SALT LAKE CITY — Goats prefer happy humans as opposed to sad ones, according to a new study.
Anyone visiting goats will want to put on their happy face. A new study published in the Royal Open Society found that goats have learned how to read and respond to human expressions.
And, according to the study, they like happy people better.
"There are hundreds of millions of these animals and they deserve to get the best possible care that we can give them," lead researcher Alan McElligott, a professor at the University of Roehampton, told ABC News.
The research team collected 35 goats for the study. However, 15 of the goats couldn’t be trained so they wound up with only 20 goats.
The goats were trained to go from one side of their enclosures to the other. Researchers showed the goats photographs and then took note of their reactions, measuring their faces, how they interacted with the faces and how long they looked at the photos.
The study found 52 percent of the subjects drifted toward the photograph with a happy face, while 30 percent went to the angry face and some didn’t choose either photo, according to the ABC News.
“Not only can they distinguish them, but they also generally prefer happy faces, regardless of the gender of the human faces or the sex of the goats,” the study’s conclusion read. “These findings suggest that the ability of animals to perceive human facial cues is not limited to those with a long history of domestication as companions, and therefore may be far more widespread than previously believed.”
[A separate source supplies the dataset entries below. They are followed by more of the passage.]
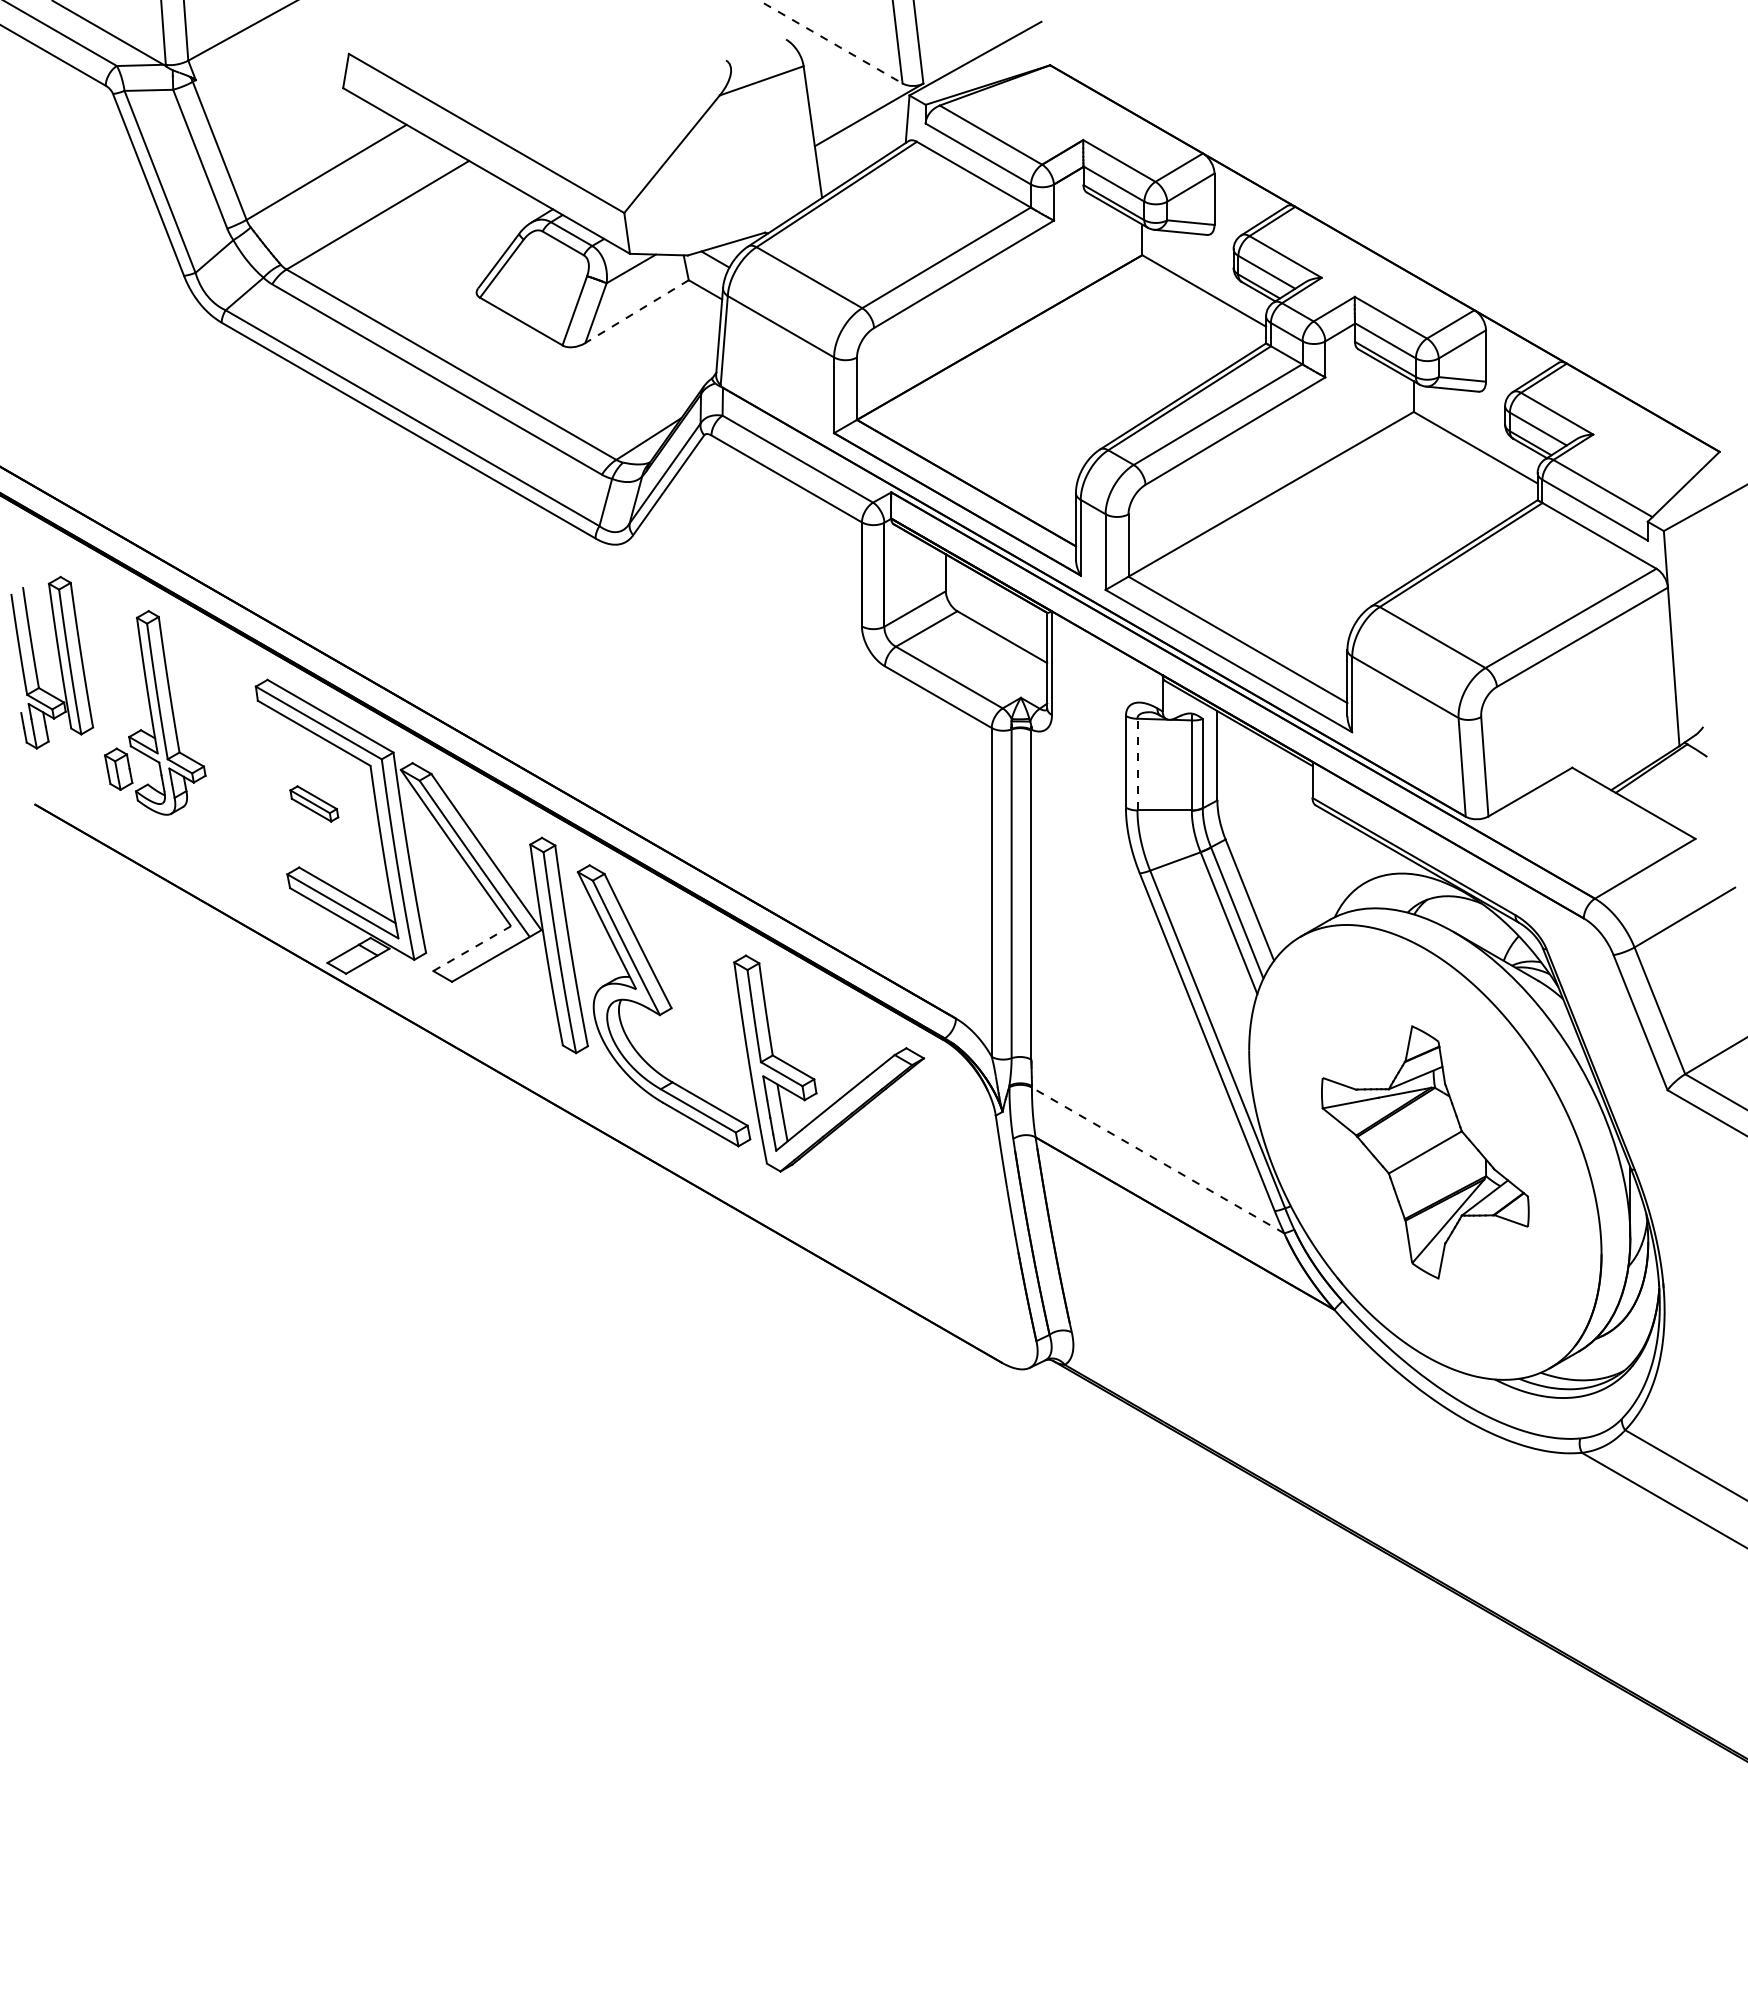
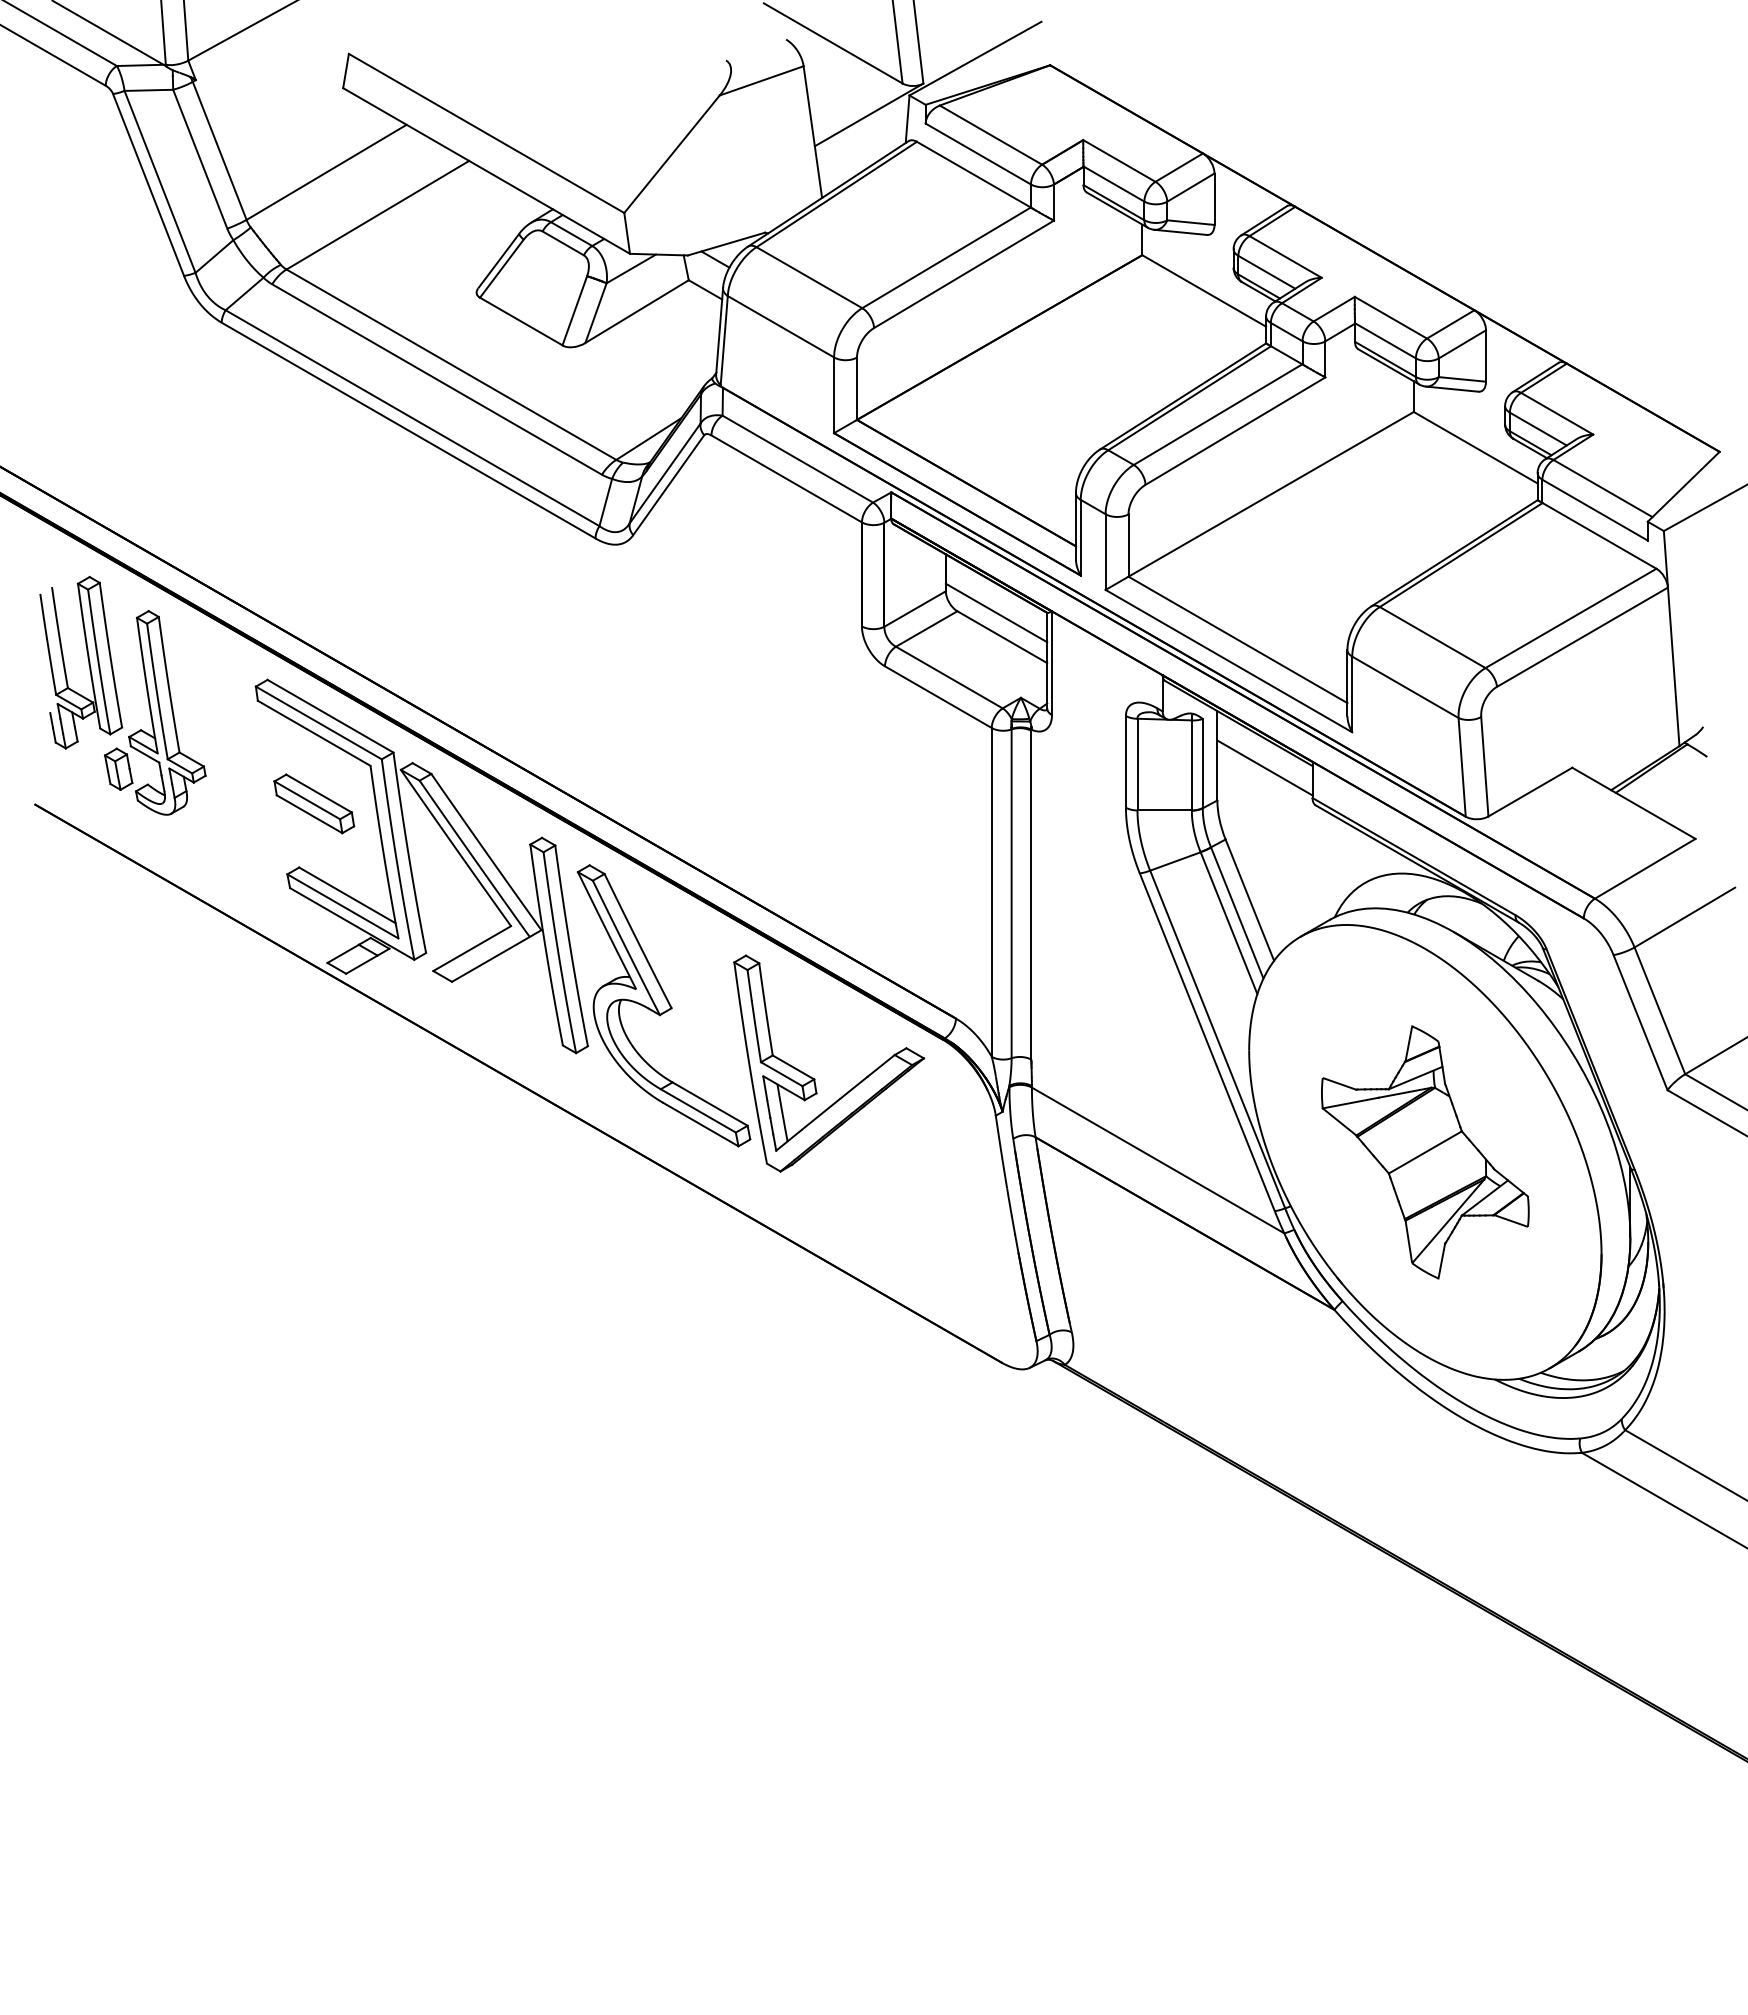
line at (833, 43): dashed -> solid
line at (636, 311): dashed -> solid
line at (996, 612): none -> present
part at (59, 662) position: (59, 662) -> (88, 662)
line at (1137, 764): dashed -> solid
line at (1264, 767): none -> present
part at (314, 803) size: 51x38 px -> 83x62 px
line at (472, 948): dashed -> solid
line at (1158, 1160): dashed -> solid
McElligott told ABC News the research will help people understand more about animals.
"If they have animals like that, that they will realize that they are not stupid," he said. "These animals are interesting. They are quite clever and hopefully (they) give them better conditions in which to live."
One of the researchers, Carine Savalli Redigolo of the Federal University of São Paulo, told Mashable these findings draw a connection between goats and dogs.
"Dogs are very skillful at perceiving human communicative cues, and they can also integrate visual and acoustic emotional information," she said. "Horses also seem to perceive and differentiate emotional valences from human faces."
She added, "For dogs, for example, the left hemisphere of the brain processes more positive emotions which can induce to a right gaze bias. This could have happened also with these goats."